Philippe Friedrich Dietrich

An encyclopaedist, and a Freemason, he embraced the Enlightenment ideals the development ideas of science and technology, gender differences in men without religion or origin, international understanding and peace among peoples.

In 1777 he participated in experiments conducted by Alessandro Volta in Strasbourg, on marsh gas, and brought him membership into the Academy of Sciences, aided by Antoine Lavoisier.

In the course of his duties, he compiled the Description of ore bodies and mouths to fire the kingdom in three volumes: the Pyrenees (1786), Upper and Lower Alsace (1788) and the southern Lorraine (written in 1788 but published in 1799).

At his home during a dinner in honor of the officers of the garrison of Strasbourg he asked the Captain Claude Joseph Rouget de Lisle, stationed in his city, to write the "Song for the Army of the Rhine", the future "La Marseillaise".

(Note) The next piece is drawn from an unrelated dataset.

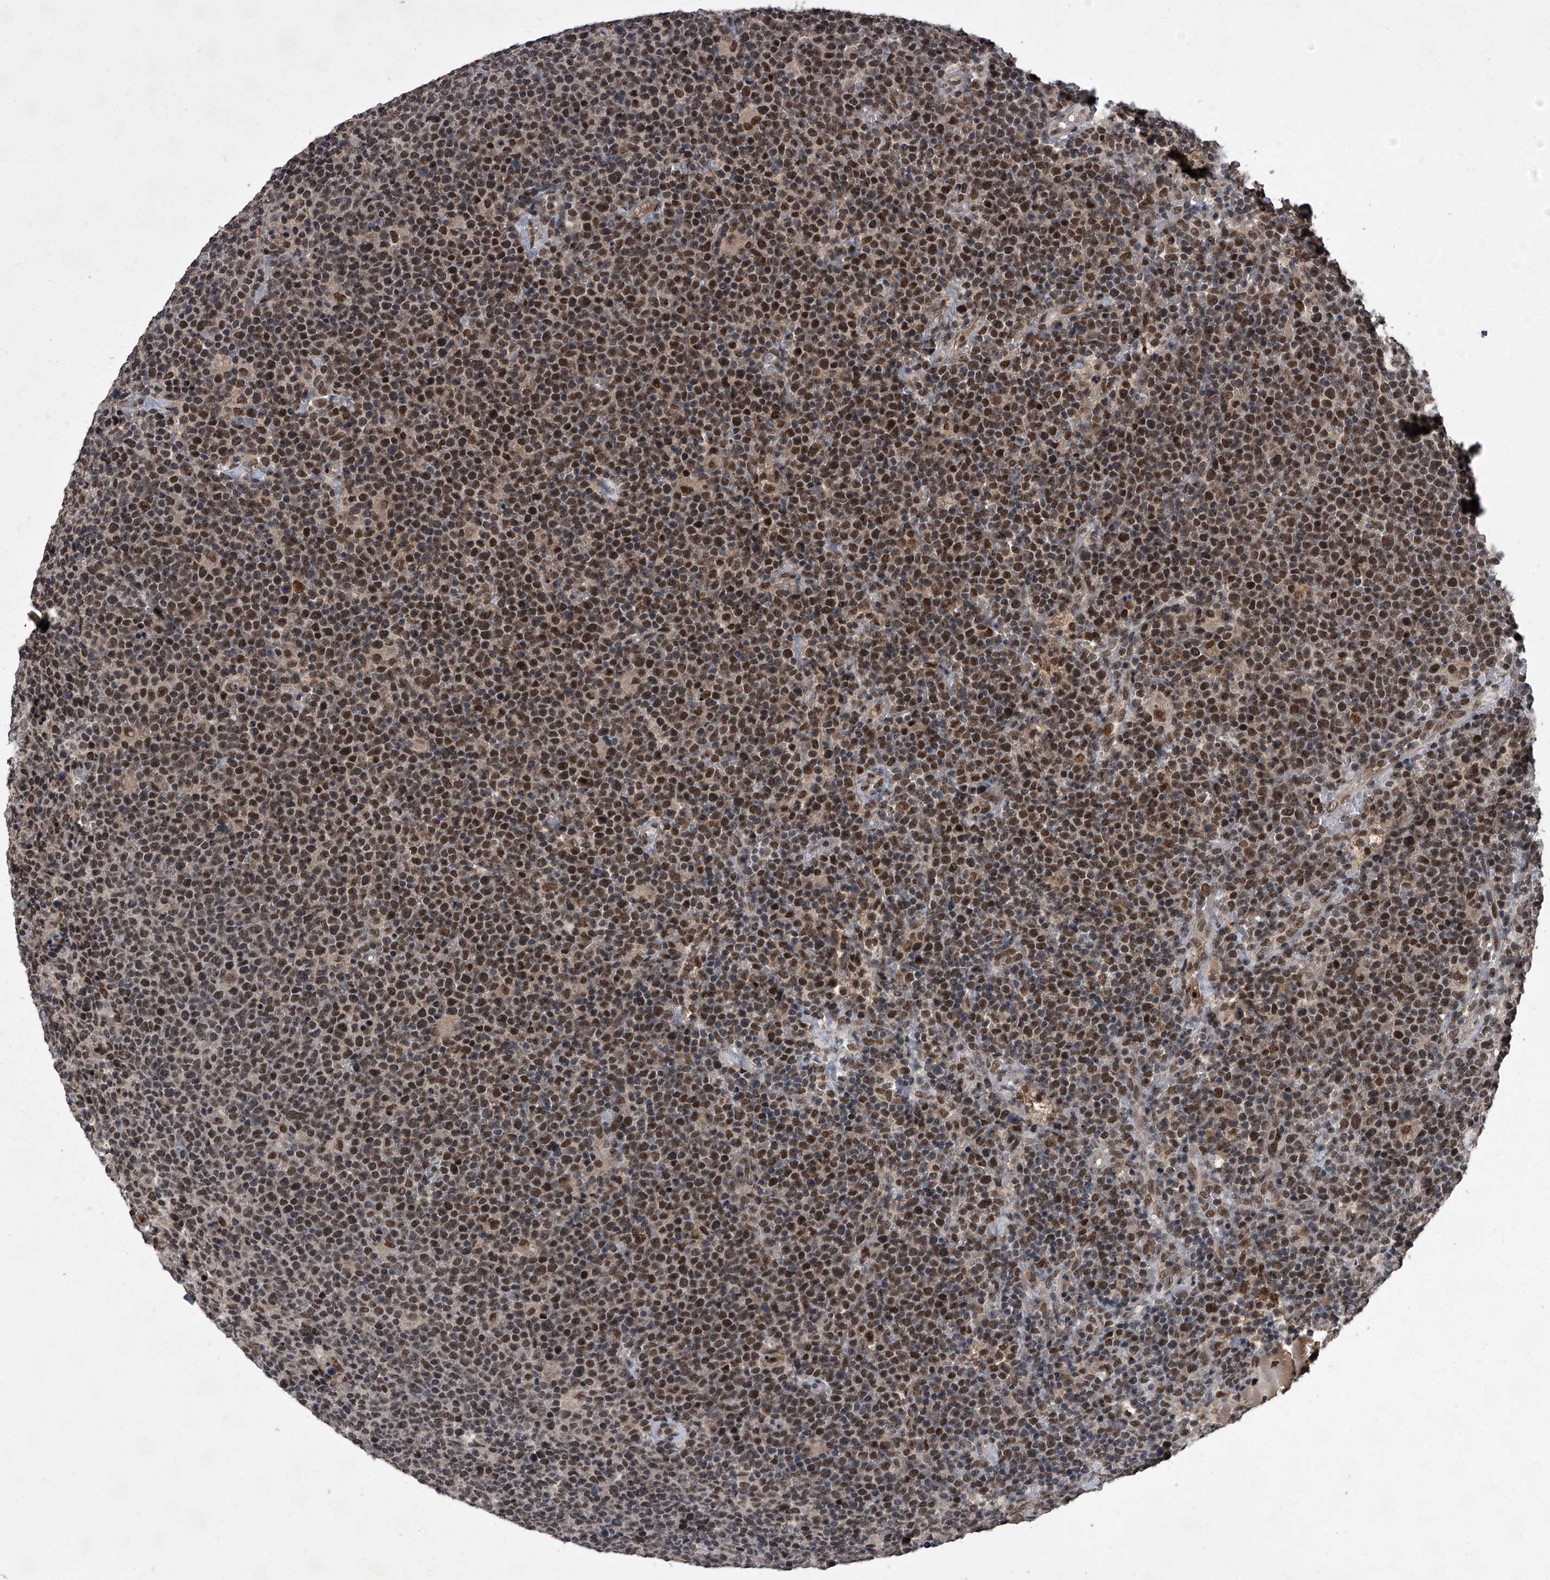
{"staining": {"intensity": "moderate", "quantity": ">75%", "location": "nuclear"}, "tissue": "lymphoma", "cell_type": "Tumor cells", "image_type": "cancer", "snomed": [{"axis": "morphology", "description": "Malignant lymphoma, non-Hodgkin's type, High grade"}, {"axis": "topography", "description": "Lymph node"}], "caption": "This is an image of immunohistochemistry staining of malignant lymphoma, non-Hodgkin's type (high-grade), which shows moderate expression in the nuclear of tumor cells.", "gene": "ZNF518B", "patient": {"sex": "male", "age": 61}}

Summoned before the bar of the Convention, which accused him of supporting the refractory priests and especially to have protested against the insurgency days of 20 June–10 August 1792, Dietrich took refuge first in Basel, in the home of his brother-in-law, Peter Ochs, and was taken prisoner.

Putting pressure on the court, Robespierre declared to the Jacobins: "National justice requires that he [Dietrich] be punished, and the interest of the people demand it to be [done] quickly".